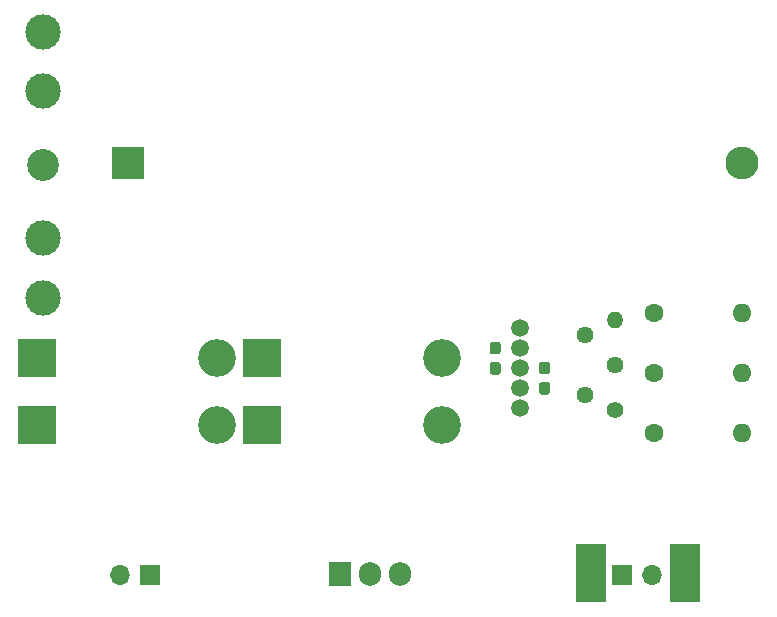
<source format=gbr>
%TF.GenerationSoftware,KiCad,Pcbnew,5.1.8-5.1.8*%
%TF.CreationDate,2023-07-26T00:19:43+02:00*%
%TF.ProjectId,C64-PSU-PCB-replacement-for-902503-06,4336342d-5053-4552-9d50-43422d726570,rev?*%
%TF.SameCoordinates,Original*%
%TF.FileFunction,Soldermask,Bot*%
%TF.FilePolarity,Negative*%
%FSLAX46Y46*%
G04 Gerber Fmt 4.6, Leading zero omitted, Abs format (unit mm)*
G04 Created by KiCad (PCBNEW 5.1.8-5.1.8) date 2023-07-26 00:19:43*
%MOMM*%
%LPD*%
G01*
G04 APERTURE LIST*
%ADD10C,1.500000*%
%ADD11C,3.000000*%
%ADD12R,2.500000X5.000000*%
%ADD13O,1.905000X2.000000*%
%ADD14R,1.905000X2.000000*%
%ADD15O,1.700000X1.700000*%
%ADD16R,1.700000X1.700000*%
%ADD17C,2.700000*%
%ADD18C,1.440000*%
%ADD19O,1.400000X1.400000*%
%ADD20C,1.400000*%
%ADD21O,3.200000X3.200000*%
%ADD22R,3.200000X3.200000*%
%ADD23R,3.200001X3.200001*%
%ADD24O,3.200001X3.200001*%
%ADD25O,1.600000X1.600000*%
%ADD26C,1.600000*%
%ADD27O,2.800000X2.800000*%
%ADD28R,2.800000X2.800000*%
G04 APERTURE END LIST*
D10*
%TO.C,PS1*%
X73914000Y-54004000D03*
X73914000Y-55704000D03*
X73914000Y-57404000D03*
X73914000Y-59104000D03*
X73914000Y-60804000D03*
%TD*%
D11*
%TO.C,J4*%
X33528000Y-33909000D03*
%TD*%
%TO.C,J3*%
X33528000Y-46355000D03*
%TD*%
%TO.C,C3*%
G36*
G01*
X75718660Y-58563220D02*
X76193660Y-58563220D01*
G75*
G02*
X76431160Y-58800720I0J-237500D01*
G01*
X76431160Y-59400720D01*
G75*
G02*
X76193660Y-59638220I-237500J0D01*
G01*
X75718660Y-59638220D01*
G75*
G02*
X75481160Y-59400720I0J237500D01*
G01*
X75481160Y-58800720D01*
G75*
G02*
X75718660Y-58563220I237500J0D01*
G01*
G37*
G36*
G01*
X75718660Y-56838220D02*
X76193660Y-56838220D01*
G75*
G02*
X76431160Y-57075720I0J-237500D01*
G01*
X76431160Y-57675720D01*
G75*
G02*
X76193660Y-57913220I-237500J0D01*
G01*
X75718660Y-57913220D01*
G75*
G02*
X75481160Y-57675720I0J237500D01*
G01*
X75481160Y-57075720D01*
G75*
G02*
X75718660Y-56838220I237500J0D01*
G01*
G37*
%TD*%
%TO.C,C2*%
G36*
G01*
X71542900Y-56879540D02*
X72017900Y-56879540D01*
G75*
G02*
X72255400Y-57117040I0J-237500D01*
G01*
X72255400Y-57717040D01*
G75*
G02*
X72017900Y-57954540I-237500J0D01*
G01*
X71542900Y-57954540D01*
G75*
G02*
X71305400Y-57717040I0J237500D01*
G01*
X71305400Y-57117040D01*
G75*
G02*
X71542900Y-56879540I237500J0D01*
G01*
G37*
G36*
G01*
X71542900Y-55154540D02*
X72017900Y-55154540D01*
G75*
G02*
X72255400Y-55392040I0J-237500D01*
G01*
X72255400Y-55992040D01*
G75*
G02*
X72017900Y-56229540I-237500J0D01*
G01*
X71542900Y-56229540D01*
G75*
G02*
X71305400Y-55992040I0J237500D01*
G01*
X71305400Y-55392040D01*
G75*
G02*
X71542900Y-55154540I237500J0D01*
G01*
G37*
%TD*%
D12*
%TO.C,REF\u002A\u002A*%
X79857600Y-74714100D03*
%TD*%
%TO.C,REF\u002A\u002A*%
X87871300Y-74714100D03*
%TD*%
D13*
%TO.C,U0*%
X63754000Y-74803000D03*
X61214000Y-74803000D03*
D14*
X58674000Y-74803000D03*
%TD*%
D15*
%TO.C,J1*%
X40005000Y-74930000D03*
D16*
X42545000Y-74930000D03*
%TD*%
D17*
%TO.C,F2*%
X33528000Y-40185000D03*
D11*
X33528000Y-28935000D03*
X33528000Y-51435000D03*
%TD*%
D18*
%TO.C,RV1*%
X79375000Y-59690000D03*
X81915000Y-57150000D03*
X79375000Y-54610000D03*
%TD*%
D19*
%TO.C,R1*%
X81915000Y-53340000D03*
D20*
X81915000Y-60960000D03*
%TD*%
D15*
%TO.C,J2*%
X85090000Y-74930000D03*
D16*
X82550000Y-74930000D03*
%TD*%
D21*
%TO.C,D4*%
X67310000Y-62230000D03*
D22*
X52070000Y-62230000D03*
%TD*%
D21*
%TO.C,D3*%
X67310000Y-56515000D03*
D23*
X52070000Y-56515000D03*
%TD*%
D21*
%TO.C,D2*%
X48260000Y-62230000D03*
D22*
X33020000Y-62230000D03*
%TD*%
D24*
%TO.C,D1*%
X48260000Y-56515000D03*
D22*
X33020000Y-56515000D03*
%TD*%
D25*
%TO.C,C6*%
X92710000Y-62865000D03*
D26*
X85210000Y-62865000D03*
%TD*%
D25*
%TO.C,C5*%
X92710000Y-57785000D03*
D26*
X85210000Y-57785000D03*
%TD*%
D25*
%TO.C,C4*%
X92710000Y-52705000D03*
D26*
X85210000Y-52705000D03*
%TD*%
D27*
%TO.C,C1*%
X92710000Y-40005000D03*
D28*
X40710000Y-40005000D03*
%TD*%
M02*

</source>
----
* DESCRIPTION OF THE TASK *
The records above must be repeated in full and exactly, but without any of the pictures.

* SOLUTION TO THIS PROBLEM *
<source format=gbr>
%TF.GenerationSoftware,KiCad,Pcbnew,5.1.8-5.1.8*%
%TF.CreationDate,2023-07-26T00:19:43+02:00*%
%TF.ProjectId,C64-PSU-PCB-replacement-for-902503-06,4336342d-5053-4552-9d50-43422d726570,rev?*%
%TF.SameCoordinates,Original*%
%TF.FileFunction,Soldermask,Bot*%
%TF.FilePolarity,Negative*%
%FSLAX46Y46*%
G04 Gerber Fmt 4.6, Leading zero omitted, Abs format (unit mm)*
G04 Created by KiCad (PCBNEW 5.1.8-5.1.8) date 2023-07-26 00:19:43*
%MOMM*%
%LPD*%
G01*
G04 APERTURE LIST*
%ADD10C,1.500000*%
%ADD11C,3.000000*%
%ADD12R,2.500000X5.000000*%
%ADD13O,1.905000X2.000000*%
%ADD14R,1.905000X2.000000*%
%ADD15O,1.700000X1.700000*%
%ADD16R,1.700000X1.700000*%
%ADD17C,2.700000*%
%ADD18C,1.440000*%
%ADD19O,1.400000X1.400000*%
%ADD20C,1.400000*%
%ADD21O,3.200000X3.200000*%
%ADD22R,3.200000X3.200000*%
%ADD23R,3.200001X3.200001*%
%ADD24O,3.200001X3.200001*%
%ADD25O,1.600000X1.600000*%
%ADD26C,1.600000*%
%ADD27O,2.800000X2.800000*%
%ADD28R,2.800000X2.800000*%
G04 APERTURE END LIST*
D10*
%TO.C,PS1*%
X73914000Y-54004000D03*
X73914000Y-55704000D03*
X73914000Y-57404000D03*
X73914000Y-59104000D03*
X73914000Y-60804000D03*
%TD*%
D11*
%TO.C,J4*%
X33528000Y-33909000D03*
%TD*%
%TO.C,J3*%
X33528000Y-46355000D03*
%TD*%
%TO.C,C3*%
G36*
G01*
X75718660Y-58563220D02*
X76193660Y-58563220D01*
G75*
G02*
X76431160Y-58800720I0J-237500D01*
G01*
X76431160Y-59400720D01*
G75*
G02*
X76193660Y-59638220I-237500J0D01*
G01*
X75718660Y-59638220D01*
G75*
G02*
X75481160Y-59400720I0J237500D01*
G01*
X75481160Y-58800720D01*
G75*
G02*
X75718660Y-58563220I237500J0D01*
G01*
G37*
G36*
G01*
X75718660Y-56838220D02*
X76193660Y-56838220D01*
G75*
G02*
X76431160Y-57075720I0J-237500D01*
G01*
X76431160Y-57675720D01*
G75*
G02*
X76193660Y-57913220I-237500J0D01*
G01*
X75718660Y-57913220D01*
G75*
G02*
X75481160Y-57675720I0J237500D01*
G01*
X75481160Y-57075720D01*
G75*
G02*
X75718660Y-56838220I237500J0D01*
G01*
G37*
%TD*%
%TO.C,C2*%
G36*
G01*
X71542900Y-56879540D02*
X72017900Y-56879540D01*
G75*
G02*
X72255400Y-57117040I0J-237500D01*
G01*
X72255400Y-57717040D01*
G75*
G02*
X72017900Y-57954540I-237500J0D01*
G01*
X71542900Y-57954540D01*
G75*
G02*
X71305400Y-57717040I0J237500D01*
G01*
X71305400Y-57117040D01*
G75*
G02*
X71542900Y-56879540I237500J0D01*
G01*
G37*
G36*
G01*
X71542900Y-55154540D02*
X72017900Y-55154540D01*
G75*
G02*
X72255400Y-55392040I0J-237500D01*
G01*
X72255400Y-55992040D01*
G75*
G02*
X72017900Y-56229540I-237500J0D01*
G01*
X71542900Y-56229540D01*
G75*
G02*
X71305400Y-55992040I0J237500D01*
G01*
X71305400Y-55392040D01*
G75*
G02*
X71542900Y-55154540I237500J0D01*
G01*
G37*
%TD*%
D12*
%TO.C,REF\u002A\u002A*%
X79857600Y-74714100D03*
%TD*%
%TO.C,REF\u002A\u002A*%
X87871300Y-74714100D03*
%TD*%
D13*
%TO.C,U0*%
X63754000Y-74803000D03*
X61214000Y-74803000D03*
D14*
X58674000Y-74803000D03*
%TD*%
D15*
%TO.C,J1*%
X40005000Y-74930000D03*
D16*
X42545000Y-74930000D03*
%TD*%
D17*
%TO.C,F2*%
X33528000Y-40185000D03*
D11*
X33528000Y-28935000D03*
X33528000Y-51435000D03*
%TD*%
D18*
%TO.C,RV1*%
X79375000Y-59690000D03*
X81915000Y-57150000D03*
X79375000Y-54610000D03*
%TD*%
D19*
%TO.C,R1*%
X81915000Y-53340000D03*
D20*
X81915000Y-60960000D03*
%TD*%
D15*
%TO.C,J2*%
X85090000Y-74930000D03*
D16*
X82550000Y-74930000D03*
%TD*%
D21*
%TO.C,D4*%
X67310000Y-62230000D03*
D22*
X52070000Y-62230000D03*
%TD*%
D21*
%TO.C,D3*%
X67310000Y-56515000D03*
D23*
X52070000Y-56515000D03*
%TD*%
D21*
%TO.C,D2*%
X48260000Y-62230000D03*
D22*
X33020000Y-62230000D03*
%TD*%
D24*
%TO.C,D1*%
X48260000Y-56515000D03*
D22*
X33020000Y-56515000D03*
%TD*%
D25*
%TO.C,C6*%
X92710000Y-62865000D03*
D26*
X85210000Y-62865000D03*
%TD*%
D25*
%TO.C,C5*%
X92710000Y-57785000D03*
D26*
X85210000Y-57785000D03*
%TD*%
D25*
%TO.C,C4*%
X92710000Y-52705000D03*
D26*
X85210000Y-52705000D03*
%TD*%
D27*
%TO.C,C1*%
X92710000Y-40005000D03*
D28*
X40710000Y-40005000D03*
%TD*%
M02*

</source>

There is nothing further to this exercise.